Exercise -> Pick out every line in the listing below that contains the string "Acer", and copy each of those lines. Match case exactly.

[Raw records]
>>

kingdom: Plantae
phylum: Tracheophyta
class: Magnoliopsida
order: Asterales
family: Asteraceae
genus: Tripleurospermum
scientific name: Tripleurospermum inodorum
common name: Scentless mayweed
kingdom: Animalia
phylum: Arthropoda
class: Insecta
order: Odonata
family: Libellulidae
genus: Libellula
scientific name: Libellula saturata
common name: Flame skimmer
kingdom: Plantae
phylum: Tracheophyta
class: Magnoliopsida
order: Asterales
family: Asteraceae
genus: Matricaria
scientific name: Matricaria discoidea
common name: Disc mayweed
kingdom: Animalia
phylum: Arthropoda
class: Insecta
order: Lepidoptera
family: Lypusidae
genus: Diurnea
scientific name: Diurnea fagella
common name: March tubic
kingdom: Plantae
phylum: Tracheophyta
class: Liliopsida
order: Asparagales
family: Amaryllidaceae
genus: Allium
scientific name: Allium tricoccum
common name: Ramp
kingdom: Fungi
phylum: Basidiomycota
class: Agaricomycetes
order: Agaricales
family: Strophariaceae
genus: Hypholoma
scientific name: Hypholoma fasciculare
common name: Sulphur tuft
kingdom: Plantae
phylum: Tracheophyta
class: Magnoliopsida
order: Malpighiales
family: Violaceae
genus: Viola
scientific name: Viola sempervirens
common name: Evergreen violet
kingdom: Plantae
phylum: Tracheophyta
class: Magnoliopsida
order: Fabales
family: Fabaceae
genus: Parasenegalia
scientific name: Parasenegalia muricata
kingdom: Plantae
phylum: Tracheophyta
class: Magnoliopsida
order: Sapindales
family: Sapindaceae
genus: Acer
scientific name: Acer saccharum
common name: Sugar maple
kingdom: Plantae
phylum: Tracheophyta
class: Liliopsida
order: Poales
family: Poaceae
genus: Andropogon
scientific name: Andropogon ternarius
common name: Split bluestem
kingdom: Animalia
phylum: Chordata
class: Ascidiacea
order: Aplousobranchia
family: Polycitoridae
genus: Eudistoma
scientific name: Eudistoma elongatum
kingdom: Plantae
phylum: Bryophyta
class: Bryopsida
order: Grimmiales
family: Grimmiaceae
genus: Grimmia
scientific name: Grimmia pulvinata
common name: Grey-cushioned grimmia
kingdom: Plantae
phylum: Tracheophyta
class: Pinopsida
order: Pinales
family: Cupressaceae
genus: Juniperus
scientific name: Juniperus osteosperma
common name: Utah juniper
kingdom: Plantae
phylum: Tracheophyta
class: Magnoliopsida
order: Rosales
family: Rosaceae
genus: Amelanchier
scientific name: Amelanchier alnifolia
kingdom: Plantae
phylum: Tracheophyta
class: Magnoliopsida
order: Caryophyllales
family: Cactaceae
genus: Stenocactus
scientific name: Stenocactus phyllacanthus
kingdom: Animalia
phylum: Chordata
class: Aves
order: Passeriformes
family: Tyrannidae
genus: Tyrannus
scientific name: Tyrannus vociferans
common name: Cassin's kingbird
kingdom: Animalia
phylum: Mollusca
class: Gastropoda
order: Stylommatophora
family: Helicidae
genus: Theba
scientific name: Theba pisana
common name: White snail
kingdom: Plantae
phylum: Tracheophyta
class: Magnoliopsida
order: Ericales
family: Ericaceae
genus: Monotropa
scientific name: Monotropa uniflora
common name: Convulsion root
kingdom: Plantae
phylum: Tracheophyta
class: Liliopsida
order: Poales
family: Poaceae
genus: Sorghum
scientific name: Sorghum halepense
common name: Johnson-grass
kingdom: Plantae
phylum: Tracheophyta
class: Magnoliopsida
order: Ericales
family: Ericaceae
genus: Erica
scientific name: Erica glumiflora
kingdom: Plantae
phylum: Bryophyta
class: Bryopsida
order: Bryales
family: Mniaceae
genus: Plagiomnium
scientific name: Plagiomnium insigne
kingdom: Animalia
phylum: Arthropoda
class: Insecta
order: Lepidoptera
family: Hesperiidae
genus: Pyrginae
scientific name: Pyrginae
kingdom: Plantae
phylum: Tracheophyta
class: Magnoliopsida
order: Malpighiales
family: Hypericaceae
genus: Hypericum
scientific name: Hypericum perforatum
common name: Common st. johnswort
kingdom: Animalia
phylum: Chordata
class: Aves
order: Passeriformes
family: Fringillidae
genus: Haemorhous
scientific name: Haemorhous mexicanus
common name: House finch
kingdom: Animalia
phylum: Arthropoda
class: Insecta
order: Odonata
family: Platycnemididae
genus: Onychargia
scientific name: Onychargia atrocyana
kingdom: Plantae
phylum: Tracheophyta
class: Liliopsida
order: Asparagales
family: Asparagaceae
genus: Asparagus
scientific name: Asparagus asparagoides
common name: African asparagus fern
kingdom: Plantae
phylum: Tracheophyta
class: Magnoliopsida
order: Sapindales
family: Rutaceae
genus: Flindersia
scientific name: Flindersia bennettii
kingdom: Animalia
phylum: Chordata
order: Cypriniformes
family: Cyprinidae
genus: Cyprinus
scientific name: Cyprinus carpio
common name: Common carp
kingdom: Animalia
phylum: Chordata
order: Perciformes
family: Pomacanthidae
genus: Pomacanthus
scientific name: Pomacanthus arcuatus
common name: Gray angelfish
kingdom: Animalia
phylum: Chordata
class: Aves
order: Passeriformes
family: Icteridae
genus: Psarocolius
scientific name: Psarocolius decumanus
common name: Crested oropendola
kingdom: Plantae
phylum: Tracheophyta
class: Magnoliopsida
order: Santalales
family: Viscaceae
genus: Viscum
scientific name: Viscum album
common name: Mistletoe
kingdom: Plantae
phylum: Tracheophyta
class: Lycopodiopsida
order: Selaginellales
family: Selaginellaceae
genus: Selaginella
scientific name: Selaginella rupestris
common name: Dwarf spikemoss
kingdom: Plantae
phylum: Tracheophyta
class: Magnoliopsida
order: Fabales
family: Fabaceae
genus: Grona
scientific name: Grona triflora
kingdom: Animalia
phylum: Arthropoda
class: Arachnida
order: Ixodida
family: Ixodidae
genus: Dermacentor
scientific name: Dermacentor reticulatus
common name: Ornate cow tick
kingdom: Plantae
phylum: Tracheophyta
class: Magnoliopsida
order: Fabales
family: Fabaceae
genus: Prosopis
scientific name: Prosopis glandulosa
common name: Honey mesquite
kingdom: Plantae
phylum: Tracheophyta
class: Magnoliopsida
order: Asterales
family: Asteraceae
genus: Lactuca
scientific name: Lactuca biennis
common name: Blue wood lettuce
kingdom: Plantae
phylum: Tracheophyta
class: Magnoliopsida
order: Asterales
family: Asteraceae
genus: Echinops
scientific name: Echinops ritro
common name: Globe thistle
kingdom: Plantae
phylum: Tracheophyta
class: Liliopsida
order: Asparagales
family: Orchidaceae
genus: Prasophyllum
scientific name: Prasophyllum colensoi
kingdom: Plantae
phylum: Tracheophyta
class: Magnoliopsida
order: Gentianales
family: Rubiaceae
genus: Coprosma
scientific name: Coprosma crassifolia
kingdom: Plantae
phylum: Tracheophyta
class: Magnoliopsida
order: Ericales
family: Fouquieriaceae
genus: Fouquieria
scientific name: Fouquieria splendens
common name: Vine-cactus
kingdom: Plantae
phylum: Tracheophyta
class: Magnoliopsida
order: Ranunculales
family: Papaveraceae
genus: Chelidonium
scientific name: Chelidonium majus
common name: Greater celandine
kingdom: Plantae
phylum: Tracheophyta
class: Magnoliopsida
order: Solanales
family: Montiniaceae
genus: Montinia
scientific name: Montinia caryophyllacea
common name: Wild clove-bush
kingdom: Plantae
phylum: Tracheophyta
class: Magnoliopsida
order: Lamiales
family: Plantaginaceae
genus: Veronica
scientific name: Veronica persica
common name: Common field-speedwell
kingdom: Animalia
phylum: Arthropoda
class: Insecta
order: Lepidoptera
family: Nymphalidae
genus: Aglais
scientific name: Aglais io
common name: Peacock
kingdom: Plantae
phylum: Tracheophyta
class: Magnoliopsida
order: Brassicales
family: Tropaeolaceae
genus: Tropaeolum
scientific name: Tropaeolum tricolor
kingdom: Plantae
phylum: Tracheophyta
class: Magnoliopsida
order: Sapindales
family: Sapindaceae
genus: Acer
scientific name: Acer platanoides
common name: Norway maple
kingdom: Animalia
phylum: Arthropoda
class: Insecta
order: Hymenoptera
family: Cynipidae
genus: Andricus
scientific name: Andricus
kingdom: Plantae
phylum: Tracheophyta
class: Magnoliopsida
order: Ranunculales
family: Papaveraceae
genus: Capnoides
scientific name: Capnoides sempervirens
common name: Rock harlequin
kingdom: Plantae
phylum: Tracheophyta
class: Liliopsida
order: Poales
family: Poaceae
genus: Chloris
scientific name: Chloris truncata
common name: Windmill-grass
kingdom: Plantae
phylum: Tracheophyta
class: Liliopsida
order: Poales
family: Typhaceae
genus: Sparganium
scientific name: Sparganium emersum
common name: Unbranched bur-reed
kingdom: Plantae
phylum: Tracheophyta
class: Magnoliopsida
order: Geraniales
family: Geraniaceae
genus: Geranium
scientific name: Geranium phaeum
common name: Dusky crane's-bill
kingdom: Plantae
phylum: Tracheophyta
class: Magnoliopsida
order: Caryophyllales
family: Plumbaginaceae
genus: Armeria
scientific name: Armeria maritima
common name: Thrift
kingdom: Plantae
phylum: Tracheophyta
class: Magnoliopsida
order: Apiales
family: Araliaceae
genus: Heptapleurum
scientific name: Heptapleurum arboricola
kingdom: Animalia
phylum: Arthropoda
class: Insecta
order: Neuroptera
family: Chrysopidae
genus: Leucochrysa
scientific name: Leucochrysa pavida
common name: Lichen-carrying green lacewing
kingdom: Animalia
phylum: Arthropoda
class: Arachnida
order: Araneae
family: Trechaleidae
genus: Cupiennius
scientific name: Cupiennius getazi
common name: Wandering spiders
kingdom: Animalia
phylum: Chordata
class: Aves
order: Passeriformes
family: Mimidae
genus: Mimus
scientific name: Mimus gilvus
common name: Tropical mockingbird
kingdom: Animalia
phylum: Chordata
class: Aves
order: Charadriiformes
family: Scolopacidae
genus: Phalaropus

<<

The answer ->
genus: Acer
scientific name: Acer saccharum
genus: Acer
scientific name: Acer platanoides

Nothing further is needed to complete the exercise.